Within the RSVP request, the White House asks for Podesta’s personal information, which includes, gender, date of birth, country of citizenship, dietary restrictions, and precariously enough, his social security number.
“Mary Podesta and I will attend. Please confirm receipt,” Podesta responds a few days later.
Through electronic communication, Podesta presents both his and his wife’s social security numbers, an objectively terrible cybersecurity practice, especially with the litany of cyber-breaches that government organizations and politicians have suffered in recent months and years.
“Please note that you will also be receiving a hard copy invitation in the mail,” the social office continues.
Podesta could have provided his personal data, like his very important social security number, though physical means like the mail in order to deter the prospect of hackers. But the White House is also to blame for asking for his social security number via email. (RELATED: Hackers May Bring Back The Paper Ballot)
Podesta also revealed in a completely separate email that at his Apple log-in password is “Runner4567,” a relatively weak one.

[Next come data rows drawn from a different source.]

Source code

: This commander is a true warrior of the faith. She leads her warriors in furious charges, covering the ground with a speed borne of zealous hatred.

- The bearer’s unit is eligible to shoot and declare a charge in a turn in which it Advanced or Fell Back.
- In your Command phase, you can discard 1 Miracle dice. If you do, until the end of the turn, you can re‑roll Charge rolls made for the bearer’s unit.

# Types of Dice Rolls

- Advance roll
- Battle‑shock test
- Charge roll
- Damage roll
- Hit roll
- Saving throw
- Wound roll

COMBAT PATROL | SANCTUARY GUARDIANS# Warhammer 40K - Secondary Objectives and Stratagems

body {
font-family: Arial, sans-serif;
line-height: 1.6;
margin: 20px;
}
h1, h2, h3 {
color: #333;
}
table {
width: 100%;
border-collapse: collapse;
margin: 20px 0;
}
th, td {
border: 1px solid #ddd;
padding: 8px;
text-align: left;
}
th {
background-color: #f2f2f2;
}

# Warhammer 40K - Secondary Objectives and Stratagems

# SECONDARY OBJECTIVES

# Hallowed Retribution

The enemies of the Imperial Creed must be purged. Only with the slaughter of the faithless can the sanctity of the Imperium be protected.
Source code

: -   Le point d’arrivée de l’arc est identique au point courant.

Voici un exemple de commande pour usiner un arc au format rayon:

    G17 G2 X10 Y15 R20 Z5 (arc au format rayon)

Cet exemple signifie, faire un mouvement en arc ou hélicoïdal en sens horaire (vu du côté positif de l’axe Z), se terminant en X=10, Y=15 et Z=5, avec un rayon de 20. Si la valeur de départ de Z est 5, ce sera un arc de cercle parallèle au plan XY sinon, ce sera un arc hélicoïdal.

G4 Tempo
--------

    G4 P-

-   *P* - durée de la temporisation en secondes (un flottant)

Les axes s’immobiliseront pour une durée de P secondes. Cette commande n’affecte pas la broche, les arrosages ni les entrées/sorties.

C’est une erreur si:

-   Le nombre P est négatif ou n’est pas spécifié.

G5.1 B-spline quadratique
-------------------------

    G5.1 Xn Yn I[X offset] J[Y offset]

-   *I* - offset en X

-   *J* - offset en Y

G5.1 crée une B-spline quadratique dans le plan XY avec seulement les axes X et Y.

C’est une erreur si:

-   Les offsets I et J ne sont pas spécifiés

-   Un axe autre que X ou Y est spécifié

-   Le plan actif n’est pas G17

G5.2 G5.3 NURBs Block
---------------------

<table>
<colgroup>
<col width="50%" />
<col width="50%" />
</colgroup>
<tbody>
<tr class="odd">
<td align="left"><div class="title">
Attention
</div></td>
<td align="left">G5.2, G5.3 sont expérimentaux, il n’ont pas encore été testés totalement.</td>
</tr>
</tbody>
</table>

Since Podesta chose such simple log-in credentials, it is likely that this very non-cryptic password was used for more than one of his personal online accounts.
The weak password and willingness to give up social security numbers epitomizes the whole WikiLeaks Podesta email dump because it exhibits a clear lack of understanding for proper cybersecurity practices.
The White House’s lack of concern of having social security numbers provided through electronic communications also exemplifies its carelessness when it comes to keeping very sensitive information safe.